Digitaler Atlas gegen weiße Flecken

Wer gehört zur Gemeinde? Wie viele alte Menschen, wie viele junge? Bisher konnten sich Gemeinden bei der Planung ihrer Angebote nur auf Erfahrung und ein zufälliges Sammelsurium an Daten stützen. Das soll sich ändern.

Hannover/Stade. Neubaugebiete sind für Kirchen­gemeinden wie weiße Flecken auf der Landkarte. Aus den Gemeindeverzeichnissen geht nur die bloße Zahl der neuen Gemeindemitglieder hervor. In Stade mit seinem Neubaugebiet Riensförde ist das anders: Die dortige Johannisgemeinde weiß nicht nur, dass sie rund 1250 neue Mitglieder hat. Sie weiß unter anderem sogar, wie viele alte und junge Menschen es sind, und kann daraus Rückschlüsse für ihre Arbeit ziehen. Möglich macht das ein neues Geo-Informationssystem, eine Art digitaler Kirchenatlas, der derzeit von der Landeskirche Hannovers entwickelt wird.

Lea Werner und ihre Kollegin Britta Herhaus vom Haus kirchlicher Dienste (HkD) in Hannover setzen den Atlas seit knapp einem Jahr in die Tat um.

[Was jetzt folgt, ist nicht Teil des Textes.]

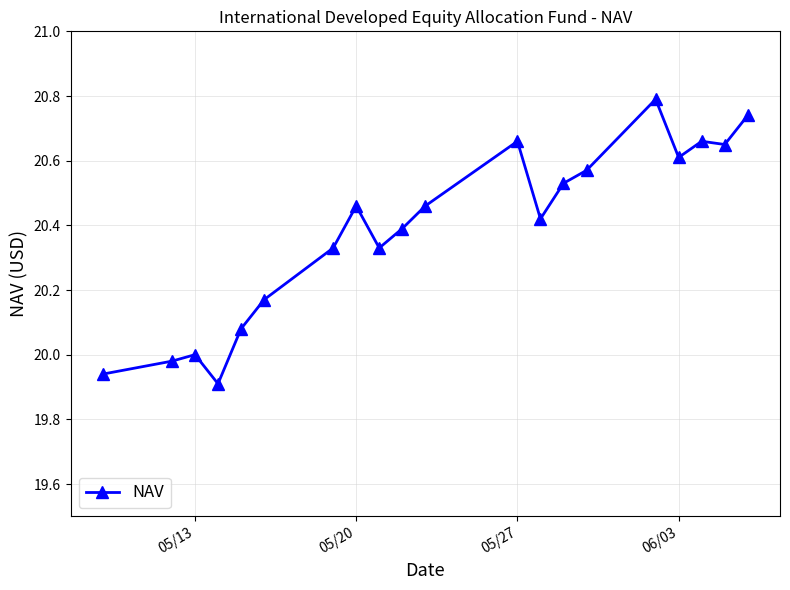

Is it true that the value at 05/13 is 20.0?

True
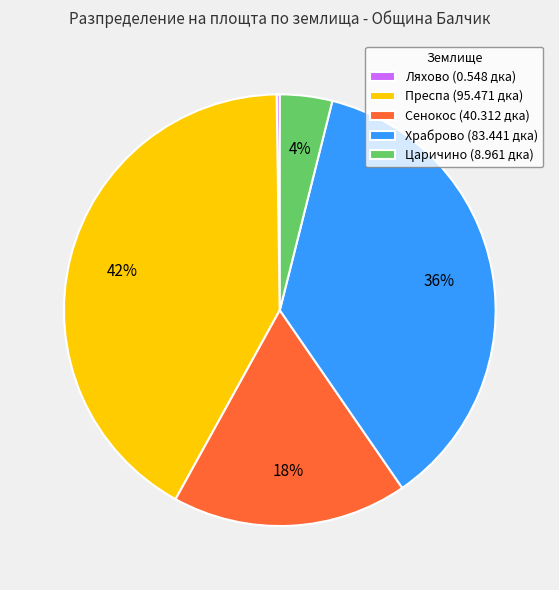

To the nearest percent, what is the average slice percentage?

20%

Sie bereiten soziodemografische Daten zu Kirchenmitgliedern und Einrichtungen aus dem Bereich der Landeskirche auf und tragen sie in ein Programm ein, das ähnlich einem Schulatlas eine bildliche Darstellung ermöglicht. „Wir sind visuelle Menschen“, sagt Werner. „Karten helfen, Informationen zu verbinden, die aus Tabellen nur schwer herauszulesen sind.“

Daten kommen von Ämtern

Das Werk erfordert jedoch viel Arbeit: „Die Daten brauchen eine bestimmte Struktur, um in den Atlas eingetragen zu werden“, so Lea Werner. Die Kirche selbst erhebt dabei laut der HkD-Referentin für „EGIS – digitaler Kirchenatlas“ keine Daten und erforscht auch keine Privatpersonen. Vielmehr stamme die Datenfülle unter anderem vom Statistischen Bundesamt und von den Einwohnermeldeämtern. Sie geben Auskunft über Einwohnerdichte, Kaufkraft und Familienstrukturen sowie bestimmte Gruppen und deren Wert- und Lebensvorstellungen. Verzeichnet sind zum Beispiel die Zahl der Taufen, selbst Einrichtungen wie Kindergärten finden sich.

Ziel der digitalen Karte ist ein umfassendes Management- und Infosystem, das Zuständigkeiten verdeutlicht und Prognosen ermöglicht. „Also eine zielgenauere Arbeit“, fasst die 25-jährige Wirtschaftsethikerin zusammen.

Bislang per Hand eingezeichnet

Für die Kirche kommt das Projekt, an dem derzeit zwölf Kirchenkreise, darunter Stade, und Einrichtungen mitarbeiten, einer Revolution gleich. Denn bisher seien Gemeindegrenzen mitunter nur per Hand auf Karten eingezeichnet worden, sagt Werner. Einwohnerstrukturen seien kaum bekannt. Doch daran hänge die Gemeindearbeit. Kirchenkreise wie Stade, die Strukturen langfristig planen müssen, profitieren davon, sagt der Stader Superintendent Thomas Kück. Durch den Atlas könne man Informationen wie Schablonen übereinander­legen und daraus Zusammenhänge und Entwicklungen folgern.

Im neuen Stadtteil Riensförde sieht man schon schon jetzt die ersten Früchte. Zwei Stellen sind entstanden, die auf die Bedürfnisse der Bewohner zugeschnitten sind. Der Stader Superintendent freut sich: Die Strukturplanung sei kein Selbstzweck, sondern helfe, die eigentliche Arbeit der Gemeinden zu stärken.